Genome has been warmly welcomed and much used already. It follows on from an earlier BBC effort in the mid-2000s to make its in-house Infax database available online, free to all. It got taken down after a year or so because people complained about some personal information being released. The BBC is on safer grounds with Genome, because it is based on published information, though there has been some removing of sensitive information, not least people’s addresses or other contact details.

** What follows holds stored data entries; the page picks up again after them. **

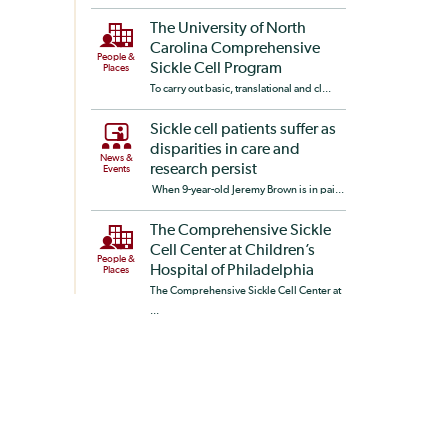
The University of North
Carolina Comprehensive
People &
Sickle Cell Program
Places
To carry out basic, translational and cl...
Sickle cell patients suffer as
disparities in care and
News &
research persist
Events
When 9-year-old Jeremy Brown is in pai...
The Comprehensive Sickle
Cell Center at Children’s
People &
Hospital of Philadelphia
Places
The Comprehensive Sickle Cell Center at
...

But among all the praise few have noted what is perhaps Genome’s most significant feature. The database provides a single web page, or URL, for every single programme listed. It’s not quite a record for each individual programme as produced, because repeats are given as separate records, but this is a huge step forward for the BBC in creating a definitive listing of its broadcast output with a unique address for each. It has such a system in place for current programmes, which can be found under /programmes on the BBC website. The aim of /programmes is “to ensure that every TV & Radio programme the BBC broadcasts has a permanent, findable web presence”, and the next stage in Genome development must surely be to make its records comply with /programmes to create, eventually, a single database encompassing all of the BBC’s output – the perfect list.

From such a list great things will come, since it can become the backbone for a web infrastructure that delivers (where possible and with rights and licenses permitting) the BBC’s broadcast archive, past and present. Genome isn’t just a great database – it’s laying the foundations for the BBC as an archive for the nation.